The “Family Summary” tab of this table contains multiple tabs labelled “n/N” where “N” is the number of genes you selected for the family BLASTp and “n” is a number from 1 to “N” inclusive. This number (“n”) represents the number of proteins (corresponding to your selected genes) that produced positive matches to proteins of genes in other ortholog groups according to your BLASTp query settings. For instance, if you select VACV-LC16m8 (genes 005, 006, 007, 008, 009 and 010) for the family BLASTp query, the table above will be displayed. The tab “3/6” means that 3 of the 6 proteins matched with proteins of genes in the ortholog groups listed in the main window; in this case there is only one ortholog group listed (“Ankyrin(Cop-B25R)”). “# Hits” indicates the cumulative number of hits BLASTp returned for all 3 proteins. “Avg Score” is the average BLAST score calculated using the scores for the hits of all 3 proteins. “Avg E-value” is the average BLAST E-value calculated using E-values corresponding to the hits returned for all 3 proteins. For a more detailed view of this information, click on the line corresponding to the ortholog group of interest. Once you do, you will get something similar to the following table:

This view of the BLASTp alignments will display all of the proteins of the genes you selected for the BLASTp query and any corresponding hits. Under each gene name is the length of the protein in brackets. In this case, the first gene is VACV-LC16m8-005. Directly under this name is “(122 letters)” which means the protein of this gene consists of 122 amino acids. All BLAST alignment information and values are displayed in the standard BLAST output format.

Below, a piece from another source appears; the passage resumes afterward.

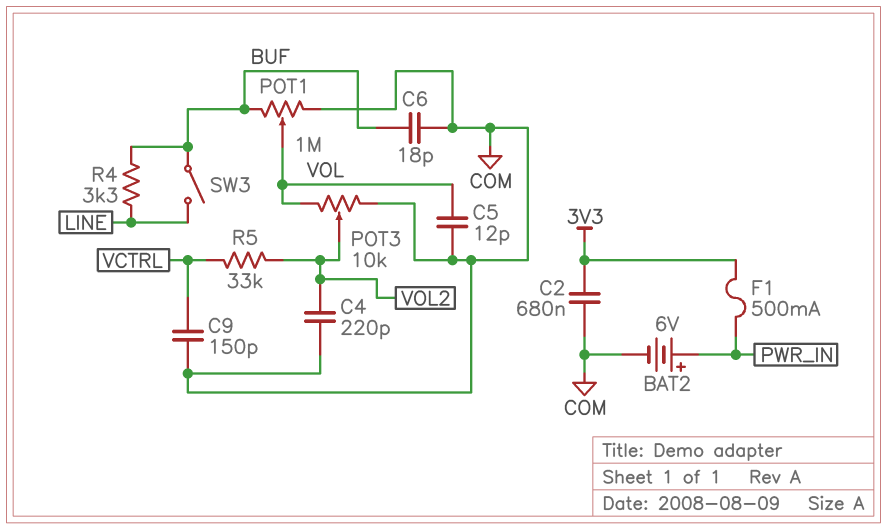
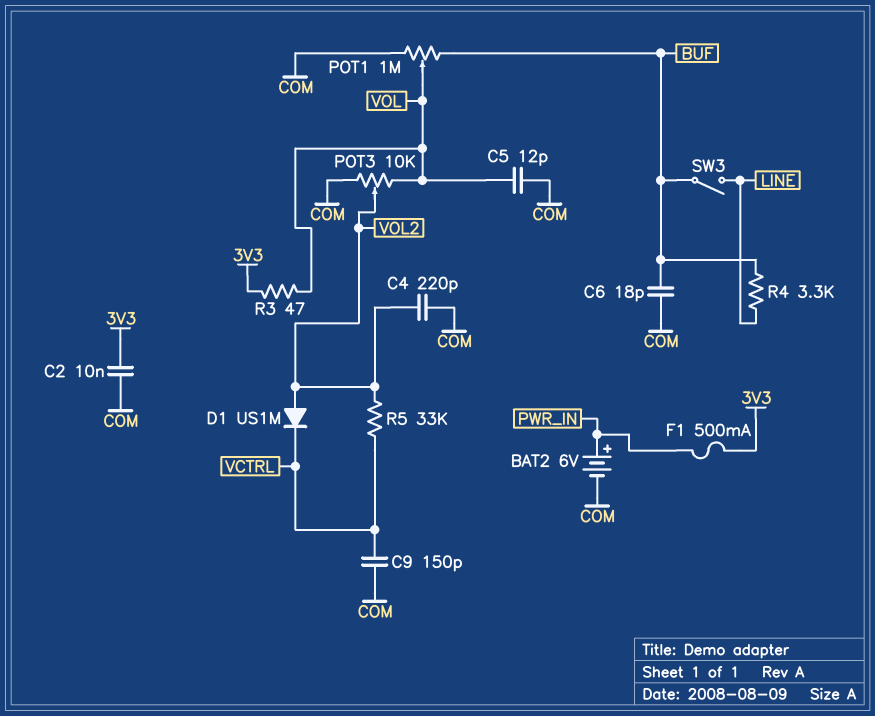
C2: 680nF (3V3, COM) -> 10nF (3V3, COM)
D1: none -> diode US1M (A VOL2, K VCTRL)
R3: none -> 47 (3V3, VOL)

The “Query Summary” tab displays all ortholog groups (accross the first row) that reported at least one BLASTp hit on any protein of your selected genes (listed down the first column). The E-values for the BEST hit in the corresponding ortholog group are displayed in cells. All alignments specific to one ortholog group can be viewed by clicking on the appropriate cell.

The “Alignment” Menu

Here you can create alignments of DNA and protein sequences using programs like Clustal ΩT-CoffeeNeedleJAligner, MUSCLE (only applies to protein sequences) and Near-optimal Align. The alignment output will differ depending on which alignment program is selected, however, all alignments will be displayed in a Base-By-Base window. If the option “unaligned” is selected, the sequences will be exported to Base-By-Base without being aligned.

The “Analysis” Menu

You can create a hydrophobicity plot with Hydrophobicity Grapher for multiple genes; all plots will be displayed on the same graph and all the amino acid sequences will be displayed in a window immediately below. The hydrophobicity value found on the Y-axis of the graph depends on the scale selected from the drop-down menu above the main window. The hydrophobicity scales available from which to choose are: Kyte-Doolittle (default), Hopp-Woods and Parker-Guo-Hodges.
If you would like to view nucleotide composition in a graphical format, select “DNA Grapher“, this will create a DNA skew graph with GraphDNA.

The “JDotter” Menu

Use JDotter to compare the similarity between multiple genes using one dotplot graph. From this menu, you may choose to create a dotplot to map the similarity of the selected genes’ corresponding protein sequences, DNA sequences (coding region) or upstream sequences.